(Pose landmark coordinates)
- - - - -

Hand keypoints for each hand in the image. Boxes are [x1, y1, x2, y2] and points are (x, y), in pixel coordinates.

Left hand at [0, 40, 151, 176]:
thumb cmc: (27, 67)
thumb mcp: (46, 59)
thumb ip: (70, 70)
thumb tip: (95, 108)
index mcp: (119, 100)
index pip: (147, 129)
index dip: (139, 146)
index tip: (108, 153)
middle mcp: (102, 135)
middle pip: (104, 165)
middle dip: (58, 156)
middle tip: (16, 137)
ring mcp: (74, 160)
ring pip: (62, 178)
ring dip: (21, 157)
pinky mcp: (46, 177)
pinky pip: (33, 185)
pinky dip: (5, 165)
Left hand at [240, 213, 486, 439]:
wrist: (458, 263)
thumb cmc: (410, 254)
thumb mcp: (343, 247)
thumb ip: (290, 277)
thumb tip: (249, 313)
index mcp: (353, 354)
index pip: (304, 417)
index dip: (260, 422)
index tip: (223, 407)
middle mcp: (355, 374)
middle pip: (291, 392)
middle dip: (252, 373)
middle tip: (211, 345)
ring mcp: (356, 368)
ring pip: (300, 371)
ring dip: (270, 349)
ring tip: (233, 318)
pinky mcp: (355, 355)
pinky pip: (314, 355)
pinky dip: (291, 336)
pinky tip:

- - - - -

§ Task to carry out
Transcribe exactly, starting at the line with "ring dip: (270, 349)" and continuing through the last line of the data above; leave out all earlier lines.

§ Task answer
ring dip: (270, 349)
ring tip: (233, 318)
pinky mcp: (355, 355)
pinky pip: (314, 355)
pinky dip: (291, 336)
pinky tip:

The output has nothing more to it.